Le projet aboutirait, non seulement à une harmonisation, mais aussi à une consolidation de l’assiette de l’impôt sur les bénéfices. Le bénéfice imposable serait imputé au pays dans lequel l’entreprise déclare son siège européen, et la part imposable par chacun des Etats dans lesquels opère l’entreprise serait calculée sur la base du chiffre d’affaires et/ou de la masse salariale dans cet Etat. Il s’agit, dans le jargon de la Commission, du projet ACCIS (Assiette commune consolidée de l’impôt sur les sociétés). Chaque pays pourrait alors pratiquer le taux qu’il souhaite sur la part du bénéfice imposable qui lui est imputée. Les possibilités d’évasion fiscale s’en trouveraient réduites, grâce à un calcul uniforme et plus transparent. Il deviendrait aussi plus difficile pour un Etat d’offrir des conditions particulières favorables à une entreprise, comme l’a fait l’Irlande dans le cas Apple condamné par la Commission la semaine dernière sur la base de l’interdiction des aides d’Etat.

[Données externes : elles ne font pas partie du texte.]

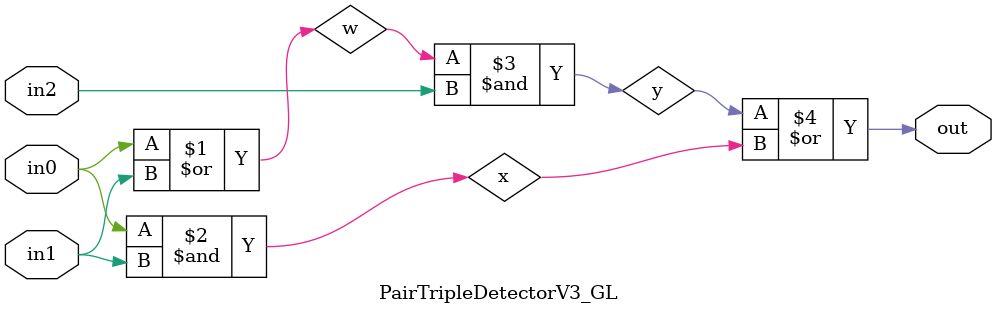
<source format=v>

`ifndef PAIR_TRIPLE_DETECTOR_V3_GL_V
`define PAIR_TRIPLE_DETECTOR_V3_GL_V

module PairTripleDetectorV3_GL
(
  input  wire in0,
  input  wire in1,
  input  wire in2,
  output wire out
);

  wire w;
  wire x;
  wire y;

  assign w   = in0 | in1;
  assign x   = in0 & in1;
  assign y   = w   & in2;
  assign out = y   | x;

endmodule

`endif /* PAIR_TRIPLE_DETECTOR_V3_GL_V */


</source>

Compte tenu de la pratique fiscale actuelle des différents Etats européens, quels seraient les pays membres qui auraient le plus à gagner à cette harmonisation ? Quels seraient ceux, à l'inverse, qui auraient le plus à perdre ? 

Il est presque impossible d’estimer les pertes et les gains de chaque Etat membre dans l’hypothèse de mise en œuvre de cette ACCIS, car la définition du bénéfice imposable changerait dans plusieurs pays, et aussi parce que les multinationales sont susceptibles de réagir en modifiant la localisation de leur siège européen. On peut assurément prévoir que les recettes augmenteront dans la plupart des Etats, et sans doute davantage dans ceux qui pratiquent aujourd’hui les taux d’imposition les plus élevés.

Certains craignent que ce projet de directive d'harmonisation fiscale ne dissuade les multinationales de poursuivre leurs activités en Europe. Est-ce fondé ? Quelles seraient, plus généralement, les conséquences de ce projet dans le cas où il verrait effectivement le jour ?

Il est peu probable que les multinationales décident de ne pas poursuivre leurs activités en Europe. Pour la plupart d’entre elles, notamment celles des nouvelles technologies et de l’Internet, le marché européen est leur plus gros marché et le plus gros débouché. Comment imaginer qu’elles y renoncent ? En outre, la plupart des pays développés mettent aujourd’hui en œuvre des politiques pour contrer l’évasion fiscale des multinationales.